The latest frenzy is over a judge’s ruling that morning that her write-in candidacy was legal and the election can now be certified. “Democracy’s not just about who votes, but who counts the votes,” she reminds the pack. So will she continue to challenge the current, sitting mayor even if that means more legal actions and delay? “I’m still in the hunt, which is why I’m in my hunting outfit today,” she quips.

“Welcome to my world,” she grins back in her office, where her staffers wait with a dozen urgent messages and a letter from a Wisconsin tourist who wants her to fix a parking ticket. We go to lunch. “How ya doin’? Hope you win!” two African-American men in their 40s call out to her on the way. “Keep the faith!” she calls back.

Back at the city council chamber, it’s time for the weekly public comment period. Donna puts on her reading glasses to examine the handouts from the citizen-activists, lobbyists, and eccentrics, listening closely to each speaker while the council member next to her talks on his cell phone. One dangerous-looking fellow in a satin jacket tells about his armed standoff with the police years ago and how the cops are thugs and the mayor’s a liar, closing with “Happy holidays to you, Ms. Frye, and to Skip, and may the rest of you get what you deserve.”
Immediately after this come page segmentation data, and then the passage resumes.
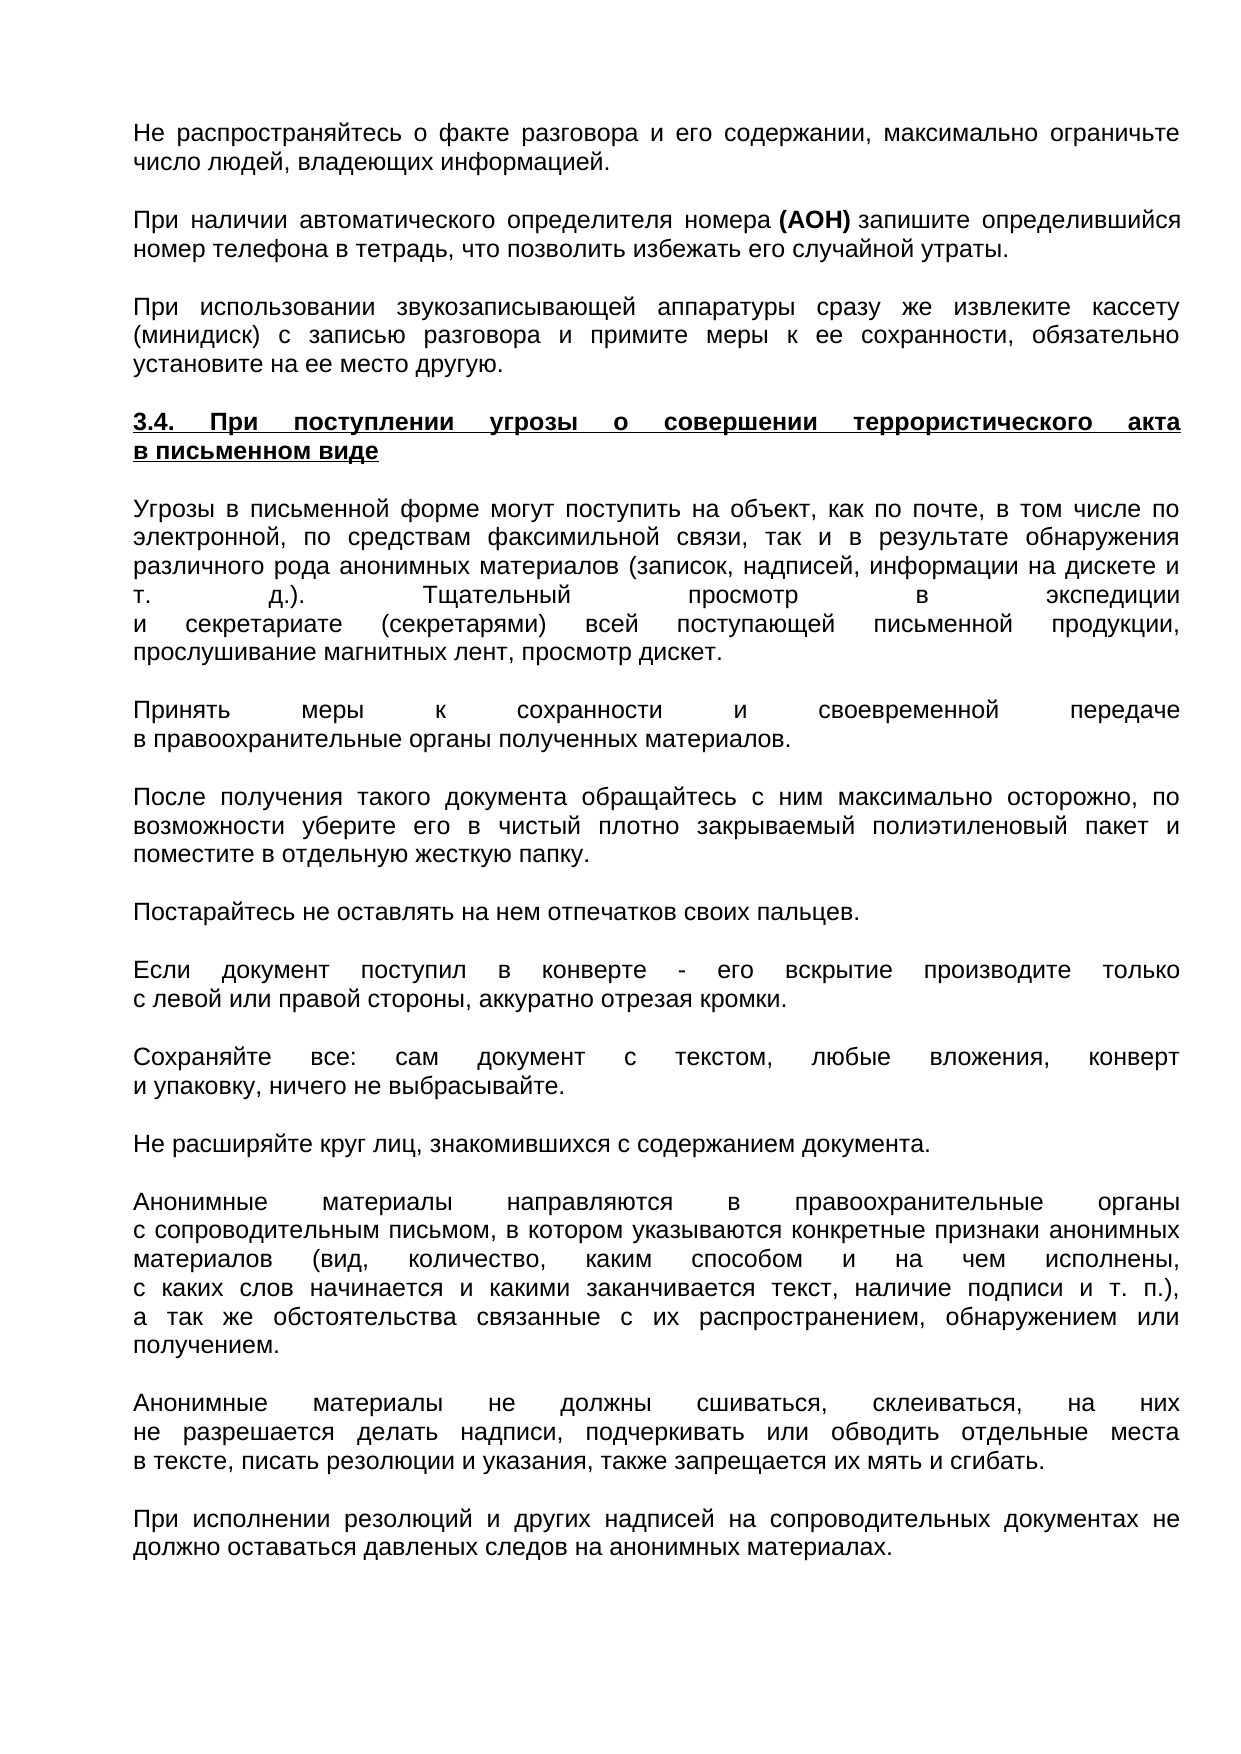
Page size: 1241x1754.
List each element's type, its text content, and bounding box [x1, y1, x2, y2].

text Не распространяйтесь о факте разговора и его содержании, максимально ограничьте число людей, владеющих информацией. [133, 118, 1181, 176]
text При использовании звукозаписывающей аппаратуры сразу же извлеките кассету (минидиск) с записью разговора и примите меры к ее сохранности, обязательно установите на ее место другую. [133, 291, 1181, 378]
text 3.4. При поступлении угрозы о совершении террористического акта в письменном виде [133, 407, 1181, 432]
text Если документ поступил в конверте - его вскрытие производите только с левой или правой стороны, аккуратно отрезая кромки. [133, 955, 1181, 1013]
text Постарайтесь не оставлять на нем отпечатков своих пальцев. [133, 897, 1181, 926]
text 3.4. При поступлении угрозы о совершении террористического акта в письменном виде [133, 433, 1181, 464]
text При исполнении резолюций и других надписей на сопроводительных документах не должно оставаться давленых следов на анонимных материалах. [133, 1503, 1181, 1561]
text Угрозы в письменной форме могут поступить на объект, как по почте, в том числе по электронной, по средствам факсимильной связи, так и в результате обнаружения различного рода анонимных материалов (записок, надписей, информации на дискете и т. д.). Тщательный просмотр в экспедиции и секретариате (секретарями) всей поступающей письменной продукции, прослушивание магнитных лент, просмотр дискет. [133, 493, 1181, 666]
text При наличии автоматического определителя номера (АОН) запишите определившийся номер телефона в тетрадь, что позволить избежать его случайной утраты. [133, 205, 1181, 262]
text После получения такого документа обращайтесь с ним максимально осторожно, по возможности уберите его в чистый плотно закрываемый полиэтиленовый пакет и поместите в отдельную жесткую папку. [133, 782, 1181, 868]
text Анонимные материалы направляются в правоохранительные органы с сопроводительным письмом, в котором указываются конкретные признаки анонимных материалов (вид, количество, каким способом и на чем исполнены, с каких слов начинается и какими заканчивается текст, наличие подписи и т. п.), а так же обстоятельства связанные с их распространением, обнаружением или получением. [133, 1186, 1181, 1359]
text Принять меры к сохранности и своевременной передаче в правоохранительные органы полученных материалов. [133, 695, 1181, 753]
text Не расширяйте круг лиц, знакомившихся с содержанием документа. [133, 1128, 1181, 1157]
text Сохраняйте все: сам документ с текстом, любые вложения, конверт и упаковку, ничего не выбрасывайте. [133, 1042, 1181, 1099]
text Анонимные материалы не должны сшиваться, склеиваться, на них не разрешается делать надписи, подчеркивать или обводить отдельные места в тексте, писать резолюции и указания, также запрещается их мять и сгибать. [133, 1388, 1181, 1474]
Next Joyceline Tarr, an older woman with a walker, hobbles up to the podium. “Donna, there’s no question in my mind that you should be mayor,” she says before thanking the council member for coming out to see the downed branches on her street. “I pray for you every night, Donna,” she concludes before sitting back down.

Much of the rest of the afternoon is taken up with recent improvements to Sunset Cliffs Natural Park; one of the council members thanks another for making it all possible. Donna pointedly asks a leader of Friends of Sunset Cliffs, the citizens’ group that’s worked on the coastal park for 20 years, to come back to the podium and talk about what they’ve accomplished. Later, Ann Swanson tells me, “I don’t really know Donna. I’m surprised she asked me back up to speak.” But as a longtime activist herself, Donna hasn’t forgotten that real change comes from the bottom up.

Three months after the election, a state judge upheld the reelection of Mayor Dick Murphy, ruling that state law excluded the 5,551 ballots on which Donna’s name was written but the corresponding bubble wasn’t filled in. Attorney Fred Woocher, representing several voters who had written in Donna’s name but not filled in the bubble, maintained that the judge should have considered the voters’ intent, and promised an appeal.

Mayor Murphy immediately asked Donna “to accept the defeat gracefully and let’s move on.” She declined. “Our campaign defeated Mr. Status and Mr. Quo,” Donna said, “and we’re not going away until every vote is counted. Our time shall come. Patience is power.”